Top of INFORMATION GIVEN

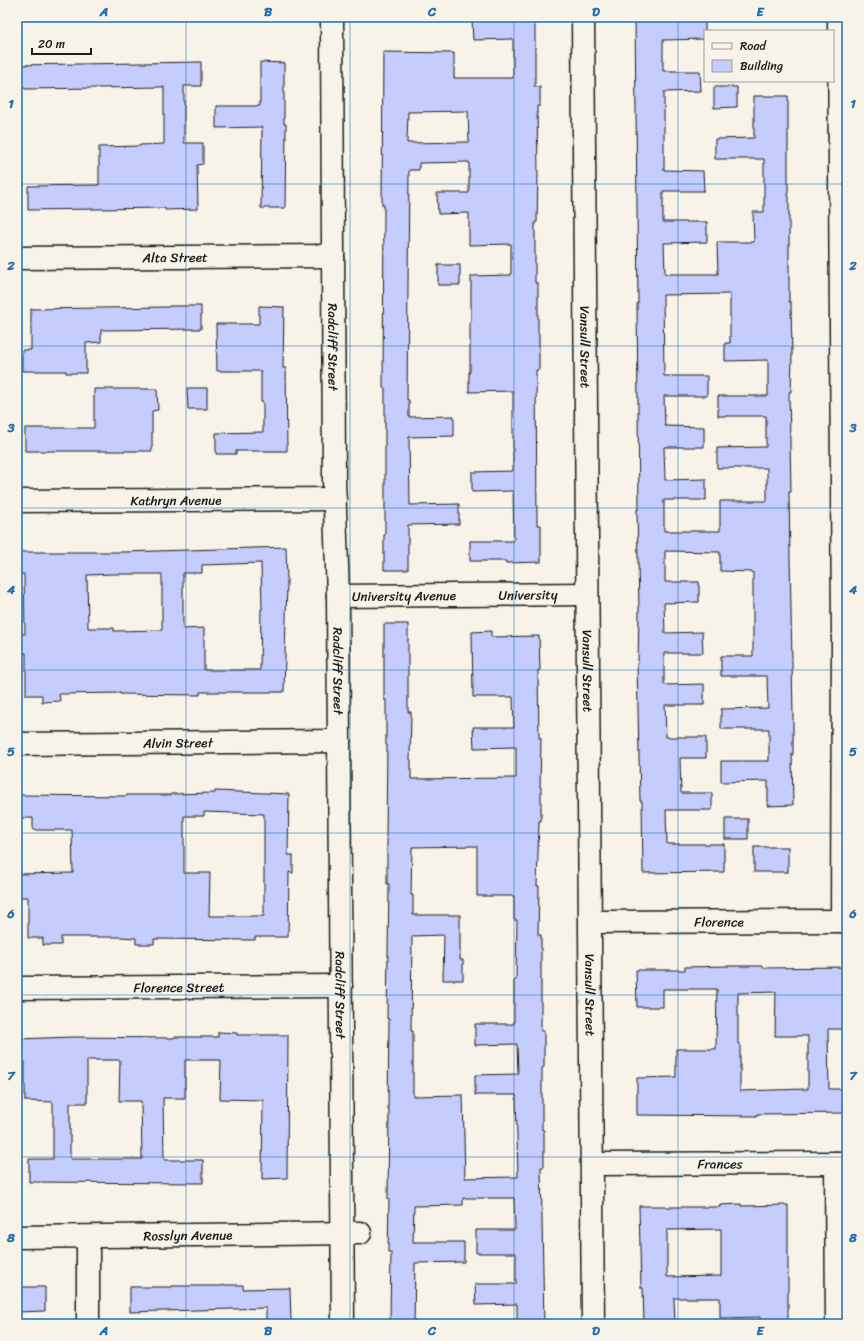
<svg xmlns="http://www.w3.org/2000/svg" width="864" height="1341" font-family="Sriracha,sans-serif">
  <style>
    .building { fill: #c5cdff; stroke: #1c1c1c; fill-rule: evenodd }
    .lines { fill: none; stroke-linecap: round; stroke-linejoin: round }
    .minor-casing { stroke: #1c1c1c; stroke-width: 25 }
    .minor { stroke: #f7f3e8; stroke-width: 22 }
    .grid { fill: none; stroke: #1f6fb2; stroke-width: 1; stroke-opacity: 0.55 }
    .labels { text-anchor: middle; dominant-baseline: central; stroke-width: 4; stroke-linejoin: round; paint-order: stroke }
    .street-label { font-size: 13px; fill: #1c1c1c; stroke: #f7f3e8 }
    .neatline { fill: none; stroke: #1f6fb2; stroke-width: 1.5 }
    .grid-label { font-size: 13px; text-anchor: middle; font-weight: bold; fill: #1f6fb2 }
  </style>
  <rect width="100%" height="100%" fill="#f7f3e8"/>
  <filter id="ink" filterUnits="userSpaceOnUse"><feTurbulence type="fractalNoise" baseFrequency=".025" numOctaves="2"/><feDisplacementMap in="SourceGraphic" scale="8" xChannelSelector="R" yChannelSelector="G"/><feConvolveMatrix kernelMatrix="1 2 1 2 8 2 1 2 1" color-interpolation-filters="sRGB"/></filter>
  <g filter="url(#ink)">
    <g class="building">
      <path d="M509,17H535V87H540V106H537L538,174L537,222H535V283H538V333H539V370H536L537,525H541V562L506,563V561H470V541H514L513,491L472,492V472L513,471V391L469,392V372H470V322H471V276L511,275V244L469,245V213L438,214L437,193H469V162L419,163V170H409L407,400H409V417L454,416V436L409,437L410,505L459,504V524L408,525V570H384V535H385V388H383L384,205H382L383,52L454,53V78H513V39L473,40L472,20L509,19ZM468,111L469,142L407,143L408,112Z"/>
      <path d="M635,17H662V20L705,19V39L663,40V71H700L701,91L664,92V170L703,171L704,191H663V222H707V242L664,243L665,274H718L717,242H754L753,212H764V159H715V139L754,138V96H788V196H789V302H791L792,355L791,392H789L791,492H789L790,559L793,715V754H792L793,805L768,806V781L721,782V761H769V729H721V709L768,708L767,676H721V656H753V572L720,571V552L665,551V582H699V602L664,603L665,633L702,632L703,653H664V685L704,684V705H665L666,737H706V758H680L681,793H712V810H666L667,844H724V872L643,873L642,801H640L637,663H638L639,611L637,509H639L637,303H638ZM730,294V343H725V361L768,360V396H718V416H766V447L717,448V468H767V501H720V531H664V500H706V479L665,480L664,447H704V427L665,426L664,396H707V376H664L663,295Z"/>
      <polygon points="201,62 201,86 184,86 184,143 203,143 203,164 197,165 198,209 165,210 165,208 28,210 28,186 99,185 99,147 140,146 140,145 164,144 164,87 25,89 25,88 17,88 17,65"/>
      <polygon points="260,62 284,63 284,124 286,124 285,208 261,208 262,127 216,128 216,106 260,106"/>
      <polygon points="714,87 737,87 737,107 714,108"/>
      <rect x="438" y="265" width="22" height="20"/>
      <polygon points="169,306 201,306 201,329 101,330 101,342 86,343 86,373 66,373 66,371 22,371 22,350 31,350 31,309 169,307"/>
      <polygon points="259,306 284,307 283,368 286,368 287,451 236,451 236,454 216,454 216,433 263,432 263,402 261,402 261,371 217,371 216,324 259,324"/>
      <polygon points="187,388 207,388 207,409 188,409"/>
      <polygon points="94,389 157,389 158,410 152,411 152,451 25,451 25,428 94,428"/>
      <path d="M286,547L287,582L284,692H200V695L120,694V693L59,694L60,701L42,702V695H26V653H17V634H25L24,574H17V552H124ZM261,563L262,609H261L260,670H204V628L183,629V573H202V565ZM112,574H162V630L114,631V628H88L87,575Z"/>
      <path d="M384,624H408V712H411L410,760H411V779L516,778V747L474,748L473,727H514L513,697H473L472,632L491,631V637L539,636L540,670H538L539,738H541L540,787H541V821H539L537,886H539L538,935H541V1031H544V1067L542,1068V1130H544V1167H541L544,1324H517V1304L476,1305L475,1284H516V1253H476V1230H515L514,1198H463V1205L414,1206L413,1242H464V1262L415,1263L414,1324H390L391,1252H388L389,1199H388L389,1109H388L389,1019H387L389,884H387V838H386L387,745H386V700H384ZM474,846L477,847V896H514V920H517L516,980H514V1024H475V1045L517,1044L518,1074L475,1075V1095H516L518,1177L465,1178L463,1095L413,1096V1031H411L412,936L444,935L443,980H463V960H460V915H413V895H411L412,847Z"/>
      <path d="M215,791L289,794L288,855H293V873L289,872L288,937H255V940L154,939V944H136V938L121,937H61V945H43V938H28V897H17V874L73,873L72,830H33V818H17V795L127,796V795H171V794L215,793ZM204,812L264,814V916H209L210,873H184V816H204Z"/>
      <rect x="725" y="819" width="23" height="20"/>
      <rect x="754" y="847" width="34" height="25"/>
      <path d="M730,966H763V968L847,967L846,1029H828L829,1089H847V1113L757,1114V1116L637,1115V1078L676,1077V1049H716L717,989H663V1007H637L636,970H685V967ZM776,992L775,1036H808V1089L740,1091V1044H738V993Z"/>
      <path d="M218,1032L237,1033V1035H288L287,1178L262,1179L263,1100L220,1099L221,1060H185V1098H163L164,1160H203V1183L29,1182V1159H53V1102L25,1101V1062H17V1039L73,1037L174,1038V1037H218ZM87,1060H120L119,1101H141L142,1159H70V1103H87Z"/>
      <path d="M741,1204V1206L788,1205V1324H760V1317L720,1318V1298H674L675,1324H651V1323H644L643,1288H641L639,1206H666V1207H720V1205ZM721,1229V1276L667,1277V1230Z"/>
      <polygon points="223,1285 243,1285 243,1289 290,1288 291,1321 266,1322 266,1308 130,1312 130,1287 172,1287 172,1286 223,1286"/>
      <polygon points="17,1287 45,1287 45,1311 17,1312"/>
    </g>
    <g class="lines">
      <g class="minor-casing">
        <g id="minor">
          <path id="s1" d="M332,17L334,480L338,596L343,1324"/>
          <path id="s2" d="M583,17L593,1324"/>
          <polyline points="839,17 843,636 842,921"/>
          <path id="s3" d="M17,258L333,256"/>
          <path id="s4" d="M17,501L335,499"/>
          <path id="s5" d="M338,596L587,594"/>
          <path id="s6" d="M17,744L339,741"/>
          <path id="s7" d="M591,922L847,921"/>
          <path id="s8" d="M17,988L341,986"/>
          <polyline points="836,1163 837,1324"/>
          <path id="s9" d="M593,1164L847,1163"/>
          <path id="s10" d="M17,1237L360,1233"/>
          <polyline points="88,1237 88,1324"/>
        </g>
      </g>
      <use href="#minor" class="minor"/>
    </g>
  </g>
  <path class="grid" d="M186,17V1324M350,17V1324M514,17V1324M678,17V1324M17,184H847M17,346H847M17,508H847M17,670H847M17,833H847M17,995H847M17,1157H847"/>
  <g class="labels">
    <g class="street-label">
      <text stroke="none"><textPath href="#s3" startOffset="158">Alta Street</textPath></text>
      <text stroke="none"><textPath href="#s1" startOffset="330">Radcliff Street</textPath></text>
      <text stroke="none"><textPath href="#s2" startOffset="330">Vansull Street</textPath></text>
      <text stroke="none"><textPath href="#s4" startOffset="159">Kathryn Avenue</textPath></text>
      <text stroke="none"><textPath href="#s5" startOffset="190">University</textPath></text>
      <text stroke="none"><textPath href="#s5" startOffset="66">University Avenue</textPath></text>
      <text stroke="none"><textPath href="#s1" startOffset="654">Radcliff Street</textPath></text>
      <text stroke="none"><textPath href="#s2" startOffset="654">Vansull Street</textPath></text>
      <text stroke="none"><textPath href="#s6" startOffset="161">Alvin Street</textPath></text>
      <text stroke="none"><textPath href="#s7" startOffset="128">Florence</textPath></text>
      <text stroke="none"><textPath href="#s8" startOffset="162">Florence Street</textPath></text>
      <text stroke="none"><textPath href="#s1" startOffset="978">Radcliff Street</textPath></text>
      <text stroke="none"><textPath href="#s2" startOffset="978">Vansull Street</textPath></text>
      <text stroke="none"><textPath href="#s9" startOffset="127">Frances</textPath></text>
      <text stroke="none"><textPath href="#s10" startOffset="171">Rosslyn Avenue</textPath></text>
    </g>
  </g>
  <rect width="864" height="1341" fill="none" stroke="#f7f3e8" stroke-width="44"/>
  <rect x="704" y="30" width="130" height="52" fill="#f7f3e8" stroke="#9f9d96"/>
  <rect x="712" y="43" width="20" height="6" fill="#f7f3e8" stroke="#9f9d96"/>
  <text x="740" y="50" font-size="12" fill="#1c1c1c">Road</text>
  <rect x="712" y="60" width="20" height="12" fill="#c5cdff" stroke="#9f9d96"/>
  <text x="740" y="70" font-size="12" fill="#1c1c1c">Building</text>
  <path d="M32 48v6h59v-6" fill="none" stroke="#1c1c1c" stroke-width="2"/>
  <text x="38" y="48" font-size="12" fill="#1c1c1c" stroke="#f7f3e8" stroke-width="3" paint-order="stroke">20 m</text>
  <rect x="22" y="22" width="820" height="1297" class="neatline"/>
  <g class="grid-label">
    <text x="104" y="16">A</text>
    <text x="268" y="16">B</text>
    <text x="432" y="16">C</text>
    <text x="596" y="16">D</text>
    <text x="760" y="16">E</text>
    <text x="11" y="108">1</text>
    <text x="853" y="108">1</text>
    <text x="11" y="270">2</text>
    <text x="853" y="270">2</text>
    <text x="11" y="432">3</text>
    <text x="853" y="432">3</text>
    <text x="11" y="594">4</text>
    <text x="853" y="594">4</text>
    <text x="11" y="756">5</text>
    <text x="853" y="756">5</text>
    <text x="11" y="918">6</text>
    <text x="853" y="918">6</text>
    <text x="11" y="1080">7</text>
    <text x="853" y="1080">7</text>
    <text x="11" y="1242">8</text>
    <text x="853" y="1242">8</text>
    <text x="104" y="1335">A</text>
    <text x="268" y="1335">B</text>
    <text x="432" y="1335">C</text>
    <text x="596" y="1335">D</text>
    <text x="760" y="1335">E</text>
  </g>
</svg>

Bottom of INFORMATION GIVEN

= YOUR TASK =
When a line among the entries contains "labels", pull that line out.

= TASK RESULT =
    .labels { text-anchor: middle; dominant-baseline: central; stroke-width: 4; stroke-linejoin: round; paint-order: stroke }
  <g class="labels">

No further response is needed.